** Records to process follows **

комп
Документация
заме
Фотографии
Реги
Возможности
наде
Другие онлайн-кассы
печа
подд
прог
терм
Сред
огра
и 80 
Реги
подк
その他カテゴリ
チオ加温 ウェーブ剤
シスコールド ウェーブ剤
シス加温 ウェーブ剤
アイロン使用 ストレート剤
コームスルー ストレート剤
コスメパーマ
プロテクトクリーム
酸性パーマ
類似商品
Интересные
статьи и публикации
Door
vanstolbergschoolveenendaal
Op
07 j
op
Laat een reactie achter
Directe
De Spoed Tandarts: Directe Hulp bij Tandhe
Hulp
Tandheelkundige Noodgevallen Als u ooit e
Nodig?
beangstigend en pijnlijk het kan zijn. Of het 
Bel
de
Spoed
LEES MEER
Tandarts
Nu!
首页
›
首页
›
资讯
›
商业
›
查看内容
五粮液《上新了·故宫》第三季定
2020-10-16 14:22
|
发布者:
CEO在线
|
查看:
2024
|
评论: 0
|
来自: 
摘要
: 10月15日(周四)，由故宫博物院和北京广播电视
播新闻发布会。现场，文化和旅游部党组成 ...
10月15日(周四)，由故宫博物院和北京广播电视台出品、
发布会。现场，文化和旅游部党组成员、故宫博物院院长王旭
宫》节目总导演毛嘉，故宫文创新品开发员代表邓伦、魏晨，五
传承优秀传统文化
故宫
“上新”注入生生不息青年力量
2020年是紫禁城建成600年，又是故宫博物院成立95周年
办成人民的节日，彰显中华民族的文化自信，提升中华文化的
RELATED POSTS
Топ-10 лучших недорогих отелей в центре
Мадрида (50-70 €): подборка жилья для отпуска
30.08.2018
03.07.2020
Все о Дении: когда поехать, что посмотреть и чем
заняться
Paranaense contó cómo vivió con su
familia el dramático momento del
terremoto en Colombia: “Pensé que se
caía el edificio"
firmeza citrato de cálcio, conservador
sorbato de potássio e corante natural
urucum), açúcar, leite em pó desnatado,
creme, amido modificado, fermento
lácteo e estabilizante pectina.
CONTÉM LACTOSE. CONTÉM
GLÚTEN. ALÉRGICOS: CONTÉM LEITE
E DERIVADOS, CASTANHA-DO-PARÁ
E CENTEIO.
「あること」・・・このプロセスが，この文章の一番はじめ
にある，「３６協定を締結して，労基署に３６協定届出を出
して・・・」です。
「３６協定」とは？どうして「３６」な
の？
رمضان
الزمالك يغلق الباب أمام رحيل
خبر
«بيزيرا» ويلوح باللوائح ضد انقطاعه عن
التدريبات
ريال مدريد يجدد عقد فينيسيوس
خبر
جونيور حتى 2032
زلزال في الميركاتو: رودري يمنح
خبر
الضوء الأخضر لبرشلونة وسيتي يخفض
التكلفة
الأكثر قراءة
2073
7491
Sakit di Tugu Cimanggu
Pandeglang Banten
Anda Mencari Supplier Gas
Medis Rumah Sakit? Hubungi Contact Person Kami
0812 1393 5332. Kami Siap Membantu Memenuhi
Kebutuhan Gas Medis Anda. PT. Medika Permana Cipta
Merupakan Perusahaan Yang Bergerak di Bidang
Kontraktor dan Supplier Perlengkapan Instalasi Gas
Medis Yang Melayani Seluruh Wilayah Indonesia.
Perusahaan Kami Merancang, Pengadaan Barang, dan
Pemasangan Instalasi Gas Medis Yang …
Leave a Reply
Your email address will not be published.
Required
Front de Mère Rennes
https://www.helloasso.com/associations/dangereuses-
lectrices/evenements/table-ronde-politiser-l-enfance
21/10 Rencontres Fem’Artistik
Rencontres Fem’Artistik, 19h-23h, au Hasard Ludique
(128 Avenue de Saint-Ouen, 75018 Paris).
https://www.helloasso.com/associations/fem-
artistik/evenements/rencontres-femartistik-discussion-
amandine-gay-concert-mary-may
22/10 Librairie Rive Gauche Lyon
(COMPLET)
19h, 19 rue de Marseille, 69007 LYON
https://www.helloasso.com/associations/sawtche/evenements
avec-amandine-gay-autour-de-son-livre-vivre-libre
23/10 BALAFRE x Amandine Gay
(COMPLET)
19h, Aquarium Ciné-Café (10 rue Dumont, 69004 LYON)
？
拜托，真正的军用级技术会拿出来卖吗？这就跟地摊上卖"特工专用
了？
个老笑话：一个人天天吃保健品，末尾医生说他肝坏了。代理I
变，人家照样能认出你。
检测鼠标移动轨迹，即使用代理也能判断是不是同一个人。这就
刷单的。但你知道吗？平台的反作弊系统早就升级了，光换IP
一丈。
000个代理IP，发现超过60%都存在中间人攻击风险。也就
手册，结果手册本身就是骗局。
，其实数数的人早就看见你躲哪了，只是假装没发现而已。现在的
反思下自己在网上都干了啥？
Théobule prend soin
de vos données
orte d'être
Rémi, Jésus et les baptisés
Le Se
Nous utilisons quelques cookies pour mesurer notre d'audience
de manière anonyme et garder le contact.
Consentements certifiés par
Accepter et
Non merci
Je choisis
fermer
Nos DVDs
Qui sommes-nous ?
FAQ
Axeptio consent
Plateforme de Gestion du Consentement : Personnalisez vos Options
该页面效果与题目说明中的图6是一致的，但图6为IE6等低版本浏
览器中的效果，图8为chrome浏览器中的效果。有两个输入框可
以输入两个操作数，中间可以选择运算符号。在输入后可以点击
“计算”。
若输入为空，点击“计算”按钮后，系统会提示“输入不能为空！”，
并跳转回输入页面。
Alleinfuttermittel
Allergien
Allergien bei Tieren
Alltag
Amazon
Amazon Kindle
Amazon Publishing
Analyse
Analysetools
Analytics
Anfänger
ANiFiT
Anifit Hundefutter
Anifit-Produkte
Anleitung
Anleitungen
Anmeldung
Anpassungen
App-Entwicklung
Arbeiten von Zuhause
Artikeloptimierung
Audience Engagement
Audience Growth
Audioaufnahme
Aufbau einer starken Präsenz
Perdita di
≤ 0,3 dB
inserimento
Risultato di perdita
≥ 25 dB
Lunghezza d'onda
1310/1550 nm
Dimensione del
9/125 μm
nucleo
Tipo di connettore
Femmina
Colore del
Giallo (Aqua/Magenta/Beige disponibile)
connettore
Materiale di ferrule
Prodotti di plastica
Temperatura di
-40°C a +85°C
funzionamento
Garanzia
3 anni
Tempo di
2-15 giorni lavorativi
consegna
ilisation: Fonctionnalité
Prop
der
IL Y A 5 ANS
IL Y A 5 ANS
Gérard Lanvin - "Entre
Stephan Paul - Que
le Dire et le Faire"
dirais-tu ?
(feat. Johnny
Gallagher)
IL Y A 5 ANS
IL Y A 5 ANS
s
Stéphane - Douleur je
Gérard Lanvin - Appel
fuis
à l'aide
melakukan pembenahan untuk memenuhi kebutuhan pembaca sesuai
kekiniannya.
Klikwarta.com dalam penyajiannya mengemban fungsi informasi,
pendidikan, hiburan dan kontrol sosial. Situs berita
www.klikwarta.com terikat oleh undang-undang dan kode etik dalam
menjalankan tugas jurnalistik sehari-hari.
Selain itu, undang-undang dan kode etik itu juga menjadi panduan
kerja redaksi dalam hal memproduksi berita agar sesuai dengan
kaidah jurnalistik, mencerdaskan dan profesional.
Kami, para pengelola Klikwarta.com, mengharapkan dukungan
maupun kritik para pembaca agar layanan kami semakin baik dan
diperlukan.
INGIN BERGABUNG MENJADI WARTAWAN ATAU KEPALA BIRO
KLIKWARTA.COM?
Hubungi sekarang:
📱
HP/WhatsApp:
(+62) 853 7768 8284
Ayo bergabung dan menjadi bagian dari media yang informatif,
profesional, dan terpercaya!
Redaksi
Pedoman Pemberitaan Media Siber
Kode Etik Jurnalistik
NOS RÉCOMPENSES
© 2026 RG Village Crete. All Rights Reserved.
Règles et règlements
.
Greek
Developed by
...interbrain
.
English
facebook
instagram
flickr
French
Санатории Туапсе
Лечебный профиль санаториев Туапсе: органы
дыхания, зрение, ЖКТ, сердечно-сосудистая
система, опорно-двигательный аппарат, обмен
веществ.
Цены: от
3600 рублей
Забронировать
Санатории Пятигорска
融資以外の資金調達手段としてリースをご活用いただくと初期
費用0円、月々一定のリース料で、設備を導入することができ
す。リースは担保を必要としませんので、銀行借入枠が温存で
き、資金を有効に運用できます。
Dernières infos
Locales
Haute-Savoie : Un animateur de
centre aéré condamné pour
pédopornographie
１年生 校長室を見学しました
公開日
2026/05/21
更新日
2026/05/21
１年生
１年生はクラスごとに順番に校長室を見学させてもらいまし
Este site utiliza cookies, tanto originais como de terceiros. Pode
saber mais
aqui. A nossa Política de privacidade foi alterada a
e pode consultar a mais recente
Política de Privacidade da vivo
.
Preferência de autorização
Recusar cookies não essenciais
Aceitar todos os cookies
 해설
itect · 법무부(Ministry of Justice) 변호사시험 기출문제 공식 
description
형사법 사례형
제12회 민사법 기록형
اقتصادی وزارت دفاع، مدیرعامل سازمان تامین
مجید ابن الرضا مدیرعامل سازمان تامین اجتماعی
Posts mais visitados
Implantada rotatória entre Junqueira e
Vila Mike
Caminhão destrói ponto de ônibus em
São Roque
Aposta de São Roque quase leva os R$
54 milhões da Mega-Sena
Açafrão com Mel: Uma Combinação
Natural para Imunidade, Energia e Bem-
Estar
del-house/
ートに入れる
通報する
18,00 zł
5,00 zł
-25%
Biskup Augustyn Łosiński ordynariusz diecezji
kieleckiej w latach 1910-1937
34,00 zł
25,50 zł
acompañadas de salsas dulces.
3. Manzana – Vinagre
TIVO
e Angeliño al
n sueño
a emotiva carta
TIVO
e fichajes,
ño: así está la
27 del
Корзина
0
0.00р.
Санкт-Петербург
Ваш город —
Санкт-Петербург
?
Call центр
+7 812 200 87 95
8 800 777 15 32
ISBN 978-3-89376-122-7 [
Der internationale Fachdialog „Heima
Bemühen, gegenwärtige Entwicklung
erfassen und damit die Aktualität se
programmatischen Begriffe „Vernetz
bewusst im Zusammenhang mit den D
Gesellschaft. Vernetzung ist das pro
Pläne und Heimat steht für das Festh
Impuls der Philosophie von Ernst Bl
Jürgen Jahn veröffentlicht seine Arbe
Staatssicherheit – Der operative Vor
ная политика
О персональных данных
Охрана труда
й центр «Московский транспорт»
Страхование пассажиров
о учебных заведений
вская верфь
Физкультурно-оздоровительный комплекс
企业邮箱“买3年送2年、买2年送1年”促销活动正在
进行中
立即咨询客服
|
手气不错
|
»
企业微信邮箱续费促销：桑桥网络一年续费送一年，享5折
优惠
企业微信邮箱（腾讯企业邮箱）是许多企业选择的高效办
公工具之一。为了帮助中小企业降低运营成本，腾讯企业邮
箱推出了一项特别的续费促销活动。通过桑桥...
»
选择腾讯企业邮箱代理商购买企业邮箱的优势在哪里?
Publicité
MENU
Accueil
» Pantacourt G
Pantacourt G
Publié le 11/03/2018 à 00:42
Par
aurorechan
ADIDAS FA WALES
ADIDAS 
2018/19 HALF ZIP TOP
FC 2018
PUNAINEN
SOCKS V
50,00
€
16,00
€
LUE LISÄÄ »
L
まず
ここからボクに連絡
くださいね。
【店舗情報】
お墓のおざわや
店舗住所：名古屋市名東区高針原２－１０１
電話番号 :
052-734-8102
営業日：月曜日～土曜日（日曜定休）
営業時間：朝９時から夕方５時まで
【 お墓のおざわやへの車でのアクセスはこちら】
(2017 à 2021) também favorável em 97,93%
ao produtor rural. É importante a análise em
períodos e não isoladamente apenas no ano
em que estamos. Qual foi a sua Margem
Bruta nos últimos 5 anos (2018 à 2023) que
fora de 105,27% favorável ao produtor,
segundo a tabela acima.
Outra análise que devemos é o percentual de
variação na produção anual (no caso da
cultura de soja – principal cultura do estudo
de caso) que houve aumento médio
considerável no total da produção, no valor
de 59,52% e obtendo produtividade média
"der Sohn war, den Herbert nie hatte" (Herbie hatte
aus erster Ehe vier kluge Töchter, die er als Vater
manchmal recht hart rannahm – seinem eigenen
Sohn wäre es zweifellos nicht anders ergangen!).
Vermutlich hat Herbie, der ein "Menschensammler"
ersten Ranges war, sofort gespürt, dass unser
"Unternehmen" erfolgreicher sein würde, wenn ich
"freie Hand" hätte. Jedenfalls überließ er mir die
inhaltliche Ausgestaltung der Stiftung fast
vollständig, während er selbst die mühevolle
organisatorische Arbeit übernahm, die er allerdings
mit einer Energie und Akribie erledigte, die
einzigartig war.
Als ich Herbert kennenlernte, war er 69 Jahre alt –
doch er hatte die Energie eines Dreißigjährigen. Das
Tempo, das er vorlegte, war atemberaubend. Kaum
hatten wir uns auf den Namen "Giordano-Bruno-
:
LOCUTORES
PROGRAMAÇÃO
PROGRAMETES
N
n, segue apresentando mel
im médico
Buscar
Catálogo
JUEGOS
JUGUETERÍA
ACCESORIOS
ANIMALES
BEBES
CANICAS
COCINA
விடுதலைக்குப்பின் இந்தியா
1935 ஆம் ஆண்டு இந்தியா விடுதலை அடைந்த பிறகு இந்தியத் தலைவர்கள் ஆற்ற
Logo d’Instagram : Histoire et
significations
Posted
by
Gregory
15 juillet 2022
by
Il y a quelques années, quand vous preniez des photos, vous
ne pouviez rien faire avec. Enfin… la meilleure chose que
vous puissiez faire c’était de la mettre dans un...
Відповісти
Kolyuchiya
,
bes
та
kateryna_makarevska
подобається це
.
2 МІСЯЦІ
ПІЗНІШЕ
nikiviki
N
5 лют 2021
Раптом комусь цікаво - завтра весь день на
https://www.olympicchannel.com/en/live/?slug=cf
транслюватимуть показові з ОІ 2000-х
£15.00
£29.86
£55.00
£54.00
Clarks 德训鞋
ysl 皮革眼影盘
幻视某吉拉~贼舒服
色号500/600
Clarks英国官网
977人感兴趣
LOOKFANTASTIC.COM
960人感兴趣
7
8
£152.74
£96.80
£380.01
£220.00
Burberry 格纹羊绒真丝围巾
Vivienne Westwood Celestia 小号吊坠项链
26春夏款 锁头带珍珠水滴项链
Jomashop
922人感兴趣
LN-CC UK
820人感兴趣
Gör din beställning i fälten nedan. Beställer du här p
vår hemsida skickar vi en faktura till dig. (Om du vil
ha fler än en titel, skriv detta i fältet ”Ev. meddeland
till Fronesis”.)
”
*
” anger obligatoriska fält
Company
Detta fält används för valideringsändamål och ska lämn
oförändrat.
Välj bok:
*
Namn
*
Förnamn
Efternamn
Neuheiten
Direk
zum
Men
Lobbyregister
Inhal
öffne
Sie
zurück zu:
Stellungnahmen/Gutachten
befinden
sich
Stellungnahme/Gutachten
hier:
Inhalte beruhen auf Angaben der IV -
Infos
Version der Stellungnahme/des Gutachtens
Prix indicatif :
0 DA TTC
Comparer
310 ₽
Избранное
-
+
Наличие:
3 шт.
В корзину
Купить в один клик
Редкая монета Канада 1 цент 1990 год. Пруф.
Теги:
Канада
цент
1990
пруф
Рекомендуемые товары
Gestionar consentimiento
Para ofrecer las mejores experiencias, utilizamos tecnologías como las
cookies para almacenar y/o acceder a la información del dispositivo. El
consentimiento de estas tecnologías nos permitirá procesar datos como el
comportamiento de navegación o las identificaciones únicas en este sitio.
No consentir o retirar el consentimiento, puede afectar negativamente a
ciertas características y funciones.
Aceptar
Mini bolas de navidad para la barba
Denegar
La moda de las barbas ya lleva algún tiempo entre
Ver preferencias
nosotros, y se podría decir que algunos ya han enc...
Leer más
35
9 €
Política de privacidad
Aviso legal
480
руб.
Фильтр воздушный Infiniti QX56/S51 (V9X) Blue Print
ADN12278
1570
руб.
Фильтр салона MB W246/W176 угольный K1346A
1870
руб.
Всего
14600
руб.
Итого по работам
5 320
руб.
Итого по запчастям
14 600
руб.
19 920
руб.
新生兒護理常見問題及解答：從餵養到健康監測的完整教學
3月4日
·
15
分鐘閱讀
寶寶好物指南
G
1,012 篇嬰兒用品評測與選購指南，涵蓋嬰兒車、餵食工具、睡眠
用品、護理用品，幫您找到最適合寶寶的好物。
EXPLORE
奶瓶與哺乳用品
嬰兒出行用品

** End of Records to process **

Task to complete: Pick out each line in the items above that contains the string "pour", and copy those lines out. Uppercase and lowercase letters count as different.

Solution:
Nous utilisons quelques cookies pour mesurer notre d'audience
centre aéré condamné pour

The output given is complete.